--- BEGIN PROVIDED TEXT ---

# Storing Profiterole Shells



## blueicus (Mar 16, 2005)

If I wished to make the pastry for profiteroles ahead of time, how long can I plausibly store them for (and where would be the best place) without their taste and texture deteriorating much before they should be served?


----------



## foodnfoto (Jan 1, 2001)

Bake 'em
Freeze 'em 
Keep 'em for 3-4 weeks
Thaw 'em in the fridge (3-4 hours)
Crisp 'em in the oven (350?) 10 minutes
Cool 'em 
Fill 'em
Yum Yum


----------



## coregonus (Aug 10, 2007)

Last sentence deserves to be carved in stone (or icecream)! Short & correct. They'll keep texture for about month. Many people like them soft, not too crispy - so cover 'em while cooling after oven


----------



## blueicus (Mar 16, 2005)

What's the traditional preference? My old chef liked them soft, I prefer them with a bit of crispness.


----------



## bughut (Aug 18, 2007)

I agree with freezing up to 6 weeks, but open freeze for an hour on trays first then transfer to containers. They'll keep their shape much better. Also I thaw on wire trays to stop any ice crystals causing soggy spots. Only 2-3 mins in a low oven is plenty if you're fan assisted.
Just remembered stocks are getting low. Guess thats another job for monday
We've just started making larger irregular shaped choux buns, splinkled with mixed seeds. Cut open like a bread roll, they're filled with small salad leaves, Cream cheese smoked samon or smoked venison, they look lovely. Not sure if its my invention or not. Anyone do anything similar?


----------



## kyheirloomer (Feb 1, 2007)

I've done 'em like that for years. For a buffet I sometimes pipe the paste into different shapes (rounds, crescents, etc.), and use a different filling for each shape.

I also have a variation that uses rye flour for the puffs and a corned beef filling, for mini-Reubens.


----------

--- END PROVIDED TEXT ---

» **YOUR TASKS**
a: Answer these questions about the profiterole thread:
(i) How long does foodnfoto say the frozen shells will keep?
(ii) How long does bughut open freeze the shells on trays before moving them to containers?
(iii) What flour does kyheirloomer use for the puffs in the mini-Reuben variation?
b: Could you copy out the stretch of the profiterole thread from "## bughut (Aug" through "for each shape."?

--- BEGIN DATASET RECORDS ---

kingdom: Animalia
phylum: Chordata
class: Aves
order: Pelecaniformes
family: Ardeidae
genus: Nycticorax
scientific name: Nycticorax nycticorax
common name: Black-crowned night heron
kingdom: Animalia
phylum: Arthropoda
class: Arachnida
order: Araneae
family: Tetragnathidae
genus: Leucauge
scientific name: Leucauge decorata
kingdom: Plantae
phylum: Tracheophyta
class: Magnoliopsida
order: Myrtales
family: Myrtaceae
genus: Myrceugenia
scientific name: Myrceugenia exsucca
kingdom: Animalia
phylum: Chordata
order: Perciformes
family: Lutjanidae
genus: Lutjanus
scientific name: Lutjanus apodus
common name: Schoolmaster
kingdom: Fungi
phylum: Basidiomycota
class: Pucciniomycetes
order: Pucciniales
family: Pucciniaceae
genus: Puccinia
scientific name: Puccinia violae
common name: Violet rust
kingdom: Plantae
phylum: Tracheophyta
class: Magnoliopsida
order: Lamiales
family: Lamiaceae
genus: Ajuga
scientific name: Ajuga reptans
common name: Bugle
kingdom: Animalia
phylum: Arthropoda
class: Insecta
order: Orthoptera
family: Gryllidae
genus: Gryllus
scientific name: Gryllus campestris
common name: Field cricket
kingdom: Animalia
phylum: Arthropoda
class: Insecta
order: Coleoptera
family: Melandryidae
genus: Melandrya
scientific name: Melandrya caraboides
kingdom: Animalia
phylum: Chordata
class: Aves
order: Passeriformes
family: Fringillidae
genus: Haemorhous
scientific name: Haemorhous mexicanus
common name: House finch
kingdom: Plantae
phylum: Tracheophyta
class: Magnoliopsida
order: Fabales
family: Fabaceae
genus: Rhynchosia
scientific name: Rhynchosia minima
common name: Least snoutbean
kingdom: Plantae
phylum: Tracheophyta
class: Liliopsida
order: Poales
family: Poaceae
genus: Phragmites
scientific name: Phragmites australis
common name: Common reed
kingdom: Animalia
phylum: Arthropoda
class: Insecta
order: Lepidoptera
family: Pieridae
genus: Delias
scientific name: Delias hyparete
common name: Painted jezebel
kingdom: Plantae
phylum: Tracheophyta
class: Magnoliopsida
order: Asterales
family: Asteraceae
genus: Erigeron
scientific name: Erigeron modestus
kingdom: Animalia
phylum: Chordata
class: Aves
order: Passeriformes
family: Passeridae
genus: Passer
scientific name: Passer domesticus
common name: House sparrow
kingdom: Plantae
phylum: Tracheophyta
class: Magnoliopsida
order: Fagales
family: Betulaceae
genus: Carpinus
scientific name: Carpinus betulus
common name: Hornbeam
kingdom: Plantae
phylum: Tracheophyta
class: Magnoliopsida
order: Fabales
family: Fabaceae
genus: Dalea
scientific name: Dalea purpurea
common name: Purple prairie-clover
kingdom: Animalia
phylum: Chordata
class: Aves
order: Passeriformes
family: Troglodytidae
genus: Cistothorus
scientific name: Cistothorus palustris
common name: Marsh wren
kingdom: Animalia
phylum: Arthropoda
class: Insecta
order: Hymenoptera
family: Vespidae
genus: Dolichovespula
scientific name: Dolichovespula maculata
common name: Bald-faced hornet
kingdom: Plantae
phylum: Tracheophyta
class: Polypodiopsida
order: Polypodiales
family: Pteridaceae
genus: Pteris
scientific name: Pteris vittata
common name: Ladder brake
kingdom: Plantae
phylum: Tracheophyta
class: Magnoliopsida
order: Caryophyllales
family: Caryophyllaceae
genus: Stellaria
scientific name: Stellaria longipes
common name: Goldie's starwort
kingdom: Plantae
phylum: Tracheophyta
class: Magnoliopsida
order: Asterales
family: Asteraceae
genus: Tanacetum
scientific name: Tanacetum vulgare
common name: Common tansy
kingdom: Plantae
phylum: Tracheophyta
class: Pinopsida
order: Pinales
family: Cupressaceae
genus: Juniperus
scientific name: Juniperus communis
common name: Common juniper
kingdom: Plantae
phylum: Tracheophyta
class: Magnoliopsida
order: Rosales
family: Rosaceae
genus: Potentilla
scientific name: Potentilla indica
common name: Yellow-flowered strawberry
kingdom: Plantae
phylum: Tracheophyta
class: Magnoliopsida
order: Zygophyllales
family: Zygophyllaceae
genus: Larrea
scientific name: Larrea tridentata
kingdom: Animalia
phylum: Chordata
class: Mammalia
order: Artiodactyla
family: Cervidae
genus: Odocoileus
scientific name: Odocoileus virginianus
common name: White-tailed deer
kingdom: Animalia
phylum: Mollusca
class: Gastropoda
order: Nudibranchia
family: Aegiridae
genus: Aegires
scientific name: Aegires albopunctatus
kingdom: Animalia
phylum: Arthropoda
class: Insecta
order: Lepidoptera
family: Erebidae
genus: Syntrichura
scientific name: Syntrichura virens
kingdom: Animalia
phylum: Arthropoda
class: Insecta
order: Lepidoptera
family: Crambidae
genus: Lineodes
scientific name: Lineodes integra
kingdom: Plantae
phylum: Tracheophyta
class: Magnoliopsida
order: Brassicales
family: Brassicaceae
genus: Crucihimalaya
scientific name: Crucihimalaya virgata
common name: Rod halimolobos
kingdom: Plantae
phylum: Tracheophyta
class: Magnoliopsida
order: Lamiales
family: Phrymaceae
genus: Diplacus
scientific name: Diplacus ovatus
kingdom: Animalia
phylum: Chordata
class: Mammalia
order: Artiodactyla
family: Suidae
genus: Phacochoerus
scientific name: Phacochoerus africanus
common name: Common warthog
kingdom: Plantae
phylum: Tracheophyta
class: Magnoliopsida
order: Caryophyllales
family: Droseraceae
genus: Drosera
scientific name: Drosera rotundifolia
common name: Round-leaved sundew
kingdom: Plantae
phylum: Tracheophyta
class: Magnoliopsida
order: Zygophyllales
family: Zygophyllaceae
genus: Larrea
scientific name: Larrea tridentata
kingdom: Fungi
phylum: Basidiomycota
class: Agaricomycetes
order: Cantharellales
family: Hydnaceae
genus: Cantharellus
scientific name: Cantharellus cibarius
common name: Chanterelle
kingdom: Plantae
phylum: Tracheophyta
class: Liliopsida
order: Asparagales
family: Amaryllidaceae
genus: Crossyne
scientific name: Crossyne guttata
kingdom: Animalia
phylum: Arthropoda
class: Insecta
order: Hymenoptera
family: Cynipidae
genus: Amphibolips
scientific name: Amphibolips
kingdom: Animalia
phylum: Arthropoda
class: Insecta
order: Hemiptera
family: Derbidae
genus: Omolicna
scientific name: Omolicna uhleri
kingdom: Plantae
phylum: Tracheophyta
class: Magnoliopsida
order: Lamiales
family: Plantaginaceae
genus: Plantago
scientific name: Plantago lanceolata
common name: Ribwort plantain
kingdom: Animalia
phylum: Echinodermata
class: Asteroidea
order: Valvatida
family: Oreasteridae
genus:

--- END DATASET RECORDS ---

» **CORRECT ANSWERS**
a:
(i) 3-4 weeks
(ii) An hour
(iii) Rye flour

b:
## bughut (Aug 18, 2007)

I agree with freezing up to 6 weeks, but open freeze for an hour on trays first then transfer to containers. They'll keep their shape much better. Also I thaw on wire trays to stop any ice crystals causing soggy spots. Only 2-3 mins in a low oven is plenty if you're fan assisted.
Just remembered stocks are getting low. Guess thats another job for monday
We've just started making larger irregular shaped choux buns, splinkled with mixed seeds. Cut open like a bread roll, they're filled with small salad leaves, Cream cheese smoked samon or smoked venison, they look lovely. Not sure if its my invention or not. Anyone do anything similar?


----------



## kyheirloomer (Feb 1, 2007)

I've done 'em like that for years. For a buffet I sometimes pipe the paste into different shapes (rounds, crescents, etc.), and use a different filling for each shape.